[Critique] « Mustang » de Deniz Gamze Ergüven

5 juil

 

Tout ça pour ça??

Tout ça pour ça ?

 

 Franco-turc, Mustang l’est dans le bon sens du terme. Il associe les qualités féministes et féminines – oui, il n’y a pas que des camionneuses ou des garçons manqués qui veulent avoir les mêmes droits – d’une certaine Turquie et d’une partie de la France. Alice Winocour aide Deniz Gamze Ergüven à réaliser une œuvre qui la concerne, elle et sa jeunesse. On sent que le film agit comme une thérapie pour elle, qu’elle a besoin de raconter des histoires vécues, assemblées dans une histoire plus grande, qui nous rattrape car plus actuelle. Dans le quotidien d’un village isolé sur les bords de la mer Noire, il existe de nombreuses brimades, exercées par des adultes responsables, particulièrement les plus forts physiquement, envers des êtres innocents et plus faibles : des adolescentes.

 Ce qui est plaisant ici c’est que le film n’est pas démonstratif, notamment parce qu’un détail peut s’avérer important par la suite, mais pas dans la scène suivante pour satisfaire le spectateur et son intelligence. Comme si les caractères de ces cinq héroïnes modernes se déclinaient sans redondance, se modelaient au fur et à mesure que l’on apprenait à les connaître, à les aimer pour mieux les comprendre. C’est que même si la réalisatrice s’en défend, les images parlent d’elles-mêmes : c’est comme s’il n’y avait pas les murs entre les maisons, comme si planait une morale au-dessus de tout, qui dirige les pas des êtres humains. Une morale exsangue basée sur des ragots amplifiés, ce serait amusant s’il s’agissait d’une pièce de théâtre, mais voilà, il y a de vraies souffrances au bout.

 Une morale qui condamne bien plus de monter sur les épaules des garçons que voler un fruit défendu, dans laquelle le droit de cuissage est répandu comme dans un système féodal, comme un pays qui a refusé d’avancer et de penser son futur à travers le progressisme. C’est tout cela que nous dit la réalisatrice, pas moins. Et elle a les dialogues et les images adéquats pour nous marquer, en témoignent la couleur des uniformes et les coups de feu tirés à la légère lors de mariages arrangés, comme pour prouver une virilité.

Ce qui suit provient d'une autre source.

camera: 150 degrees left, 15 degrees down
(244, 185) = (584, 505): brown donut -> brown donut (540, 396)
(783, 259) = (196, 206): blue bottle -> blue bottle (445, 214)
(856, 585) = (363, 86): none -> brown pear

 Rien pourtant ne peut stopper l’envie de s’accomplir de certaines de nos héroïnes, les plus résistantes. Et le dépanneur du coin, figure masculine positive indispensable dans tout film féministe, est prêt à les aider, particulièrement l’une d’entre elles. Lale, c’est par elle que le film est vu d’ailleurs, on entend ses pensées de personnage au plus grand esprit de révolte, esprit que la réalisatrice a choisi d’insuffler à son film.

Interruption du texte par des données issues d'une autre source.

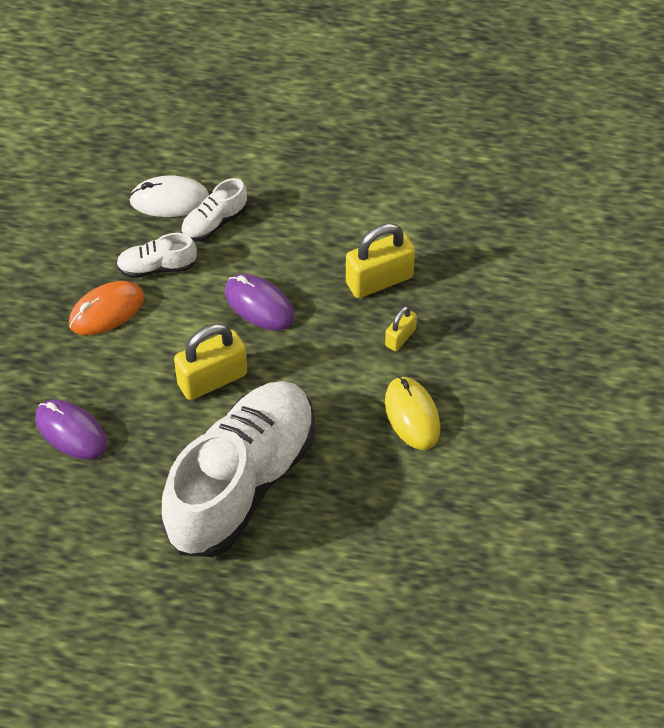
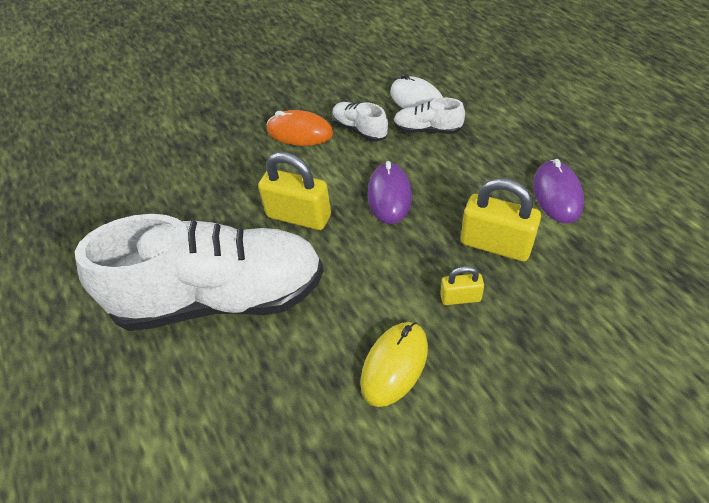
camera: 55 degrees right, 5 degrees down
(71, 432) = (187, 180): purple mouse -> purple mouse (557, 194)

 Reste Istanbul, comme un rêve, comme un but ultime : la liberté. Et certainement pas Ankara, cher Michel Ciment – quelle culture géopolitique ! Une ville où les professeurs sont promus quand ils sont compétents, synonyme de connaissance et d’Occident, une ville où les matches de football peuvent se dérouler devant un public uniquement féminin lorsque les hommes ont été punis de leur violence.